SmallToLarge (S2L): Scalable Data Selection for Fine-tuning Large Language Models by Summarizing Training Trajectories of Small Models
- URL: http://arxiv.org/abs/2403.07384v2
- Date: Thu, 05 Dec 2024 18:47:47 GMT
- Title: SmallToLarge (S2L): Scalable Data Selection for Fine-tuning Large Language Models by Summarizing Training Trajectories of Small Models
- Authors: Yu Yang, Siddhartha Mishra, Jeffrey N Chiang, Baharan Mirzasoleiman,
- Abstract summary: We introduce an effective and scalable data selection method for supervised fine-tuning.
We show that S2L significantly improves data efficiency in SFT for mathematical problem-solving.
We also show that S2L can perform data selection using a reference model 40x smaller than the target model.

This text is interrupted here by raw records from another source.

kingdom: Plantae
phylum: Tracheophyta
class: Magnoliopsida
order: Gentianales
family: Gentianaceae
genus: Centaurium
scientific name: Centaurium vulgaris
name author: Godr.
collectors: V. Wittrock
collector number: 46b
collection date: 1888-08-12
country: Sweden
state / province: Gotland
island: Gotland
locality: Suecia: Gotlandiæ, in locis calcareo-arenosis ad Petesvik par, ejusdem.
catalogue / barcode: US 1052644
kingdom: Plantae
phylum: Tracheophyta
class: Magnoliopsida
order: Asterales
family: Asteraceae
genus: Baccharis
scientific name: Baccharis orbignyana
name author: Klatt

- Score: 23.209325465507497
- License:
- Abstract: Despite the effectiveness of data selection for large language models (LLMs) during pretraining and instruction fine-tuning phases, improving data efficiency in supervised fine-tuning (SFT) for specialized domains poses significant challenges due to the complexity of fine-tuning data. To bridge this gap, we introduce an effective and scalable data selection method for SFT, SmallToLarge (S2L), which leverages training trajectories from small models to guide the data selection for larger models. We demonstrate through extensive experiments that S2L significantly improves data efficiency in SFT for mathematical problem-solving, reducing the training data to just 11% of the original MathInstruct dataset (Yue et al., 2023) to match full dataset performance while outperforming state-of-the-art data selection algorithms by an average of 4.7% across 6 in- and out-domain evaluation datasets. Remarkably, selecting only 50K data for SFT, S2L achieves a 32.7% accuracy on the most challenging MATH (Hendrycks et al., 2021) benchmark, improving Phi-2 (Li et al., 2023b) by 16.6%. In clinical text summarization on the MIMIC-III dataset (Johnson et al., 2016), S2L again outperforms training on the full dataset using only 50% of the data. Notably, S2L can perform data selection using a reference model 40x smaller than the target model, proportionally reducing the cost of data selection.